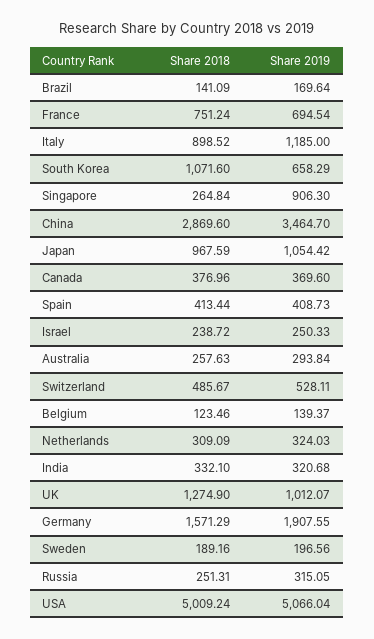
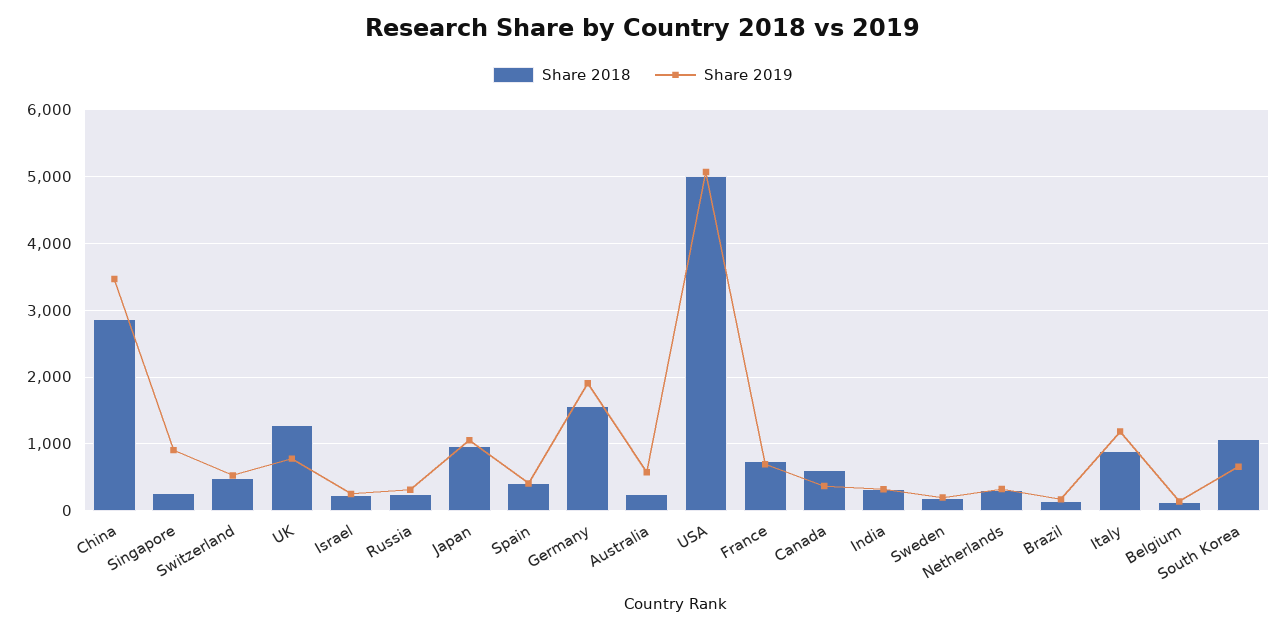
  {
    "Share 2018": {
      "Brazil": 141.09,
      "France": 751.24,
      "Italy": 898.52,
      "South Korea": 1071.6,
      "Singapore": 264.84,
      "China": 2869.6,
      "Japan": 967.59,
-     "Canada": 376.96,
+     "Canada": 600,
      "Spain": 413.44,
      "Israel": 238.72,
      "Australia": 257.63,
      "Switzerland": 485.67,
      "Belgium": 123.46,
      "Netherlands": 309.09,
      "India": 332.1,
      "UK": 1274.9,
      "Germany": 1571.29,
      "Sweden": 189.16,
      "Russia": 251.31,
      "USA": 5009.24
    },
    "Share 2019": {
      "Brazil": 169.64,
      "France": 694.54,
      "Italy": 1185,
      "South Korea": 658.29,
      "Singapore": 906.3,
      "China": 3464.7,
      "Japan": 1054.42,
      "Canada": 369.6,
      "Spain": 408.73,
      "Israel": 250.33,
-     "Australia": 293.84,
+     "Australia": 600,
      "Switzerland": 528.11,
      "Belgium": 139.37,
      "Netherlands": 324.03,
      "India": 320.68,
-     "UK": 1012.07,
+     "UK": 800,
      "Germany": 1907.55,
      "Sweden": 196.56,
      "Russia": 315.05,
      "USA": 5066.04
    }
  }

...

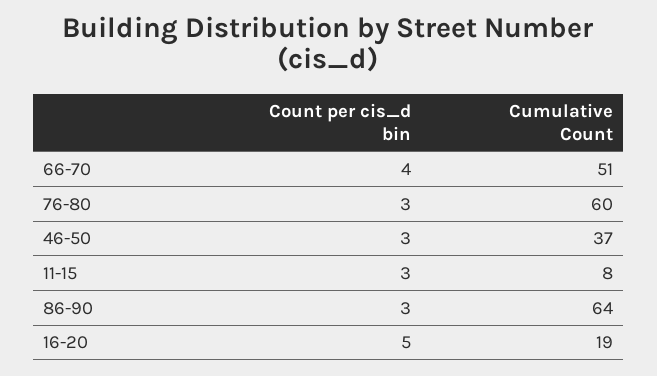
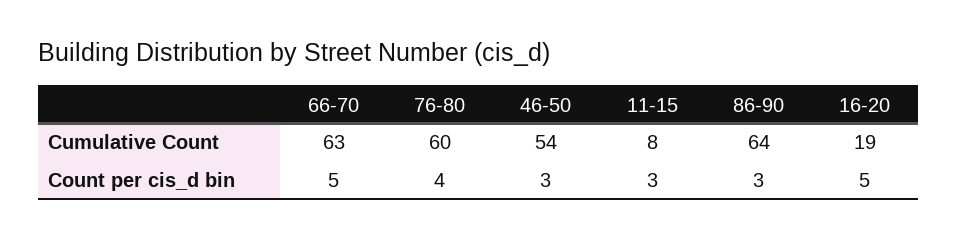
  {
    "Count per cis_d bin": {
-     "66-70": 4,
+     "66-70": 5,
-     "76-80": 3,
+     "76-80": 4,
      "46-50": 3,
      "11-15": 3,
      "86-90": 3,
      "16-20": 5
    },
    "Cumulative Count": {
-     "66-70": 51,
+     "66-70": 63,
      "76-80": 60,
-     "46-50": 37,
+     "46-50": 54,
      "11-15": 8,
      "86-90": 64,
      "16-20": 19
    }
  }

* * *

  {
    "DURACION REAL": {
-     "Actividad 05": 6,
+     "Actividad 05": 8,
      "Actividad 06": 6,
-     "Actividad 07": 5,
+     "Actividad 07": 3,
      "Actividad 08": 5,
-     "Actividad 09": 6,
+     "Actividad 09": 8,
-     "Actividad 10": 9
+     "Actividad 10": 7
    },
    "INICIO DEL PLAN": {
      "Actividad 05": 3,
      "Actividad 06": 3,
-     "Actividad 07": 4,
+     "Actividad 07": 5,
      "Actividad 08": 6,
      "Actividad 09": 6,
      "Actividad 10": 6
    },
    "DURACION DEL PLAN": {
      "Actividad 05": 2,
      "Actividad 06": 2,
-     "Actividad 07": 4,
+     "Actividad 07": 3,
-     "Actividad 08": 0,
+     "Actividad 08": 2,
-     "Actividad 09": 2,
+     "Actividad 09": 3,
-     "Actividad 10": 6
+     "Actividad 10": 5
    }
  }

(Problem details): Show the lines above that have the word "Count".

(Exercise solution):
    "Count per cis_d bin": {
    "Cumulative Count": {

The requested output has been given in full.